Given records: Begin

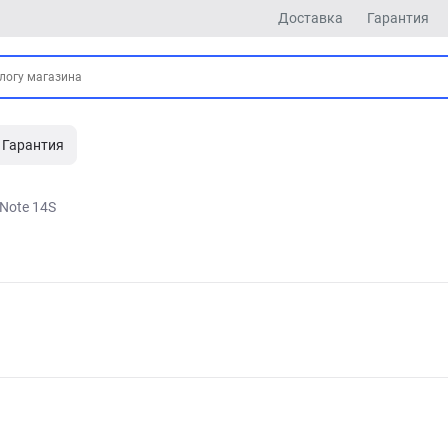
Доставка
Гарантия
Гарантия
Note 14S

Given records: End
Given records: Begin

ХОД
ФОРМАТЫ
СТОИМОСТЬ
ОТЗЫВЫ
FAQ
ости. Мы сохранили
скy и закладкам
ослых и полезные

Given records: End

(What to do) All lines in the data above from the one with "ости. Мы сохранили" through the one with "ослых и полезные" must be repeated exactly, and no others.

(Solution)
ости. Мы сохранили
скy и закладкам
ослых и полезные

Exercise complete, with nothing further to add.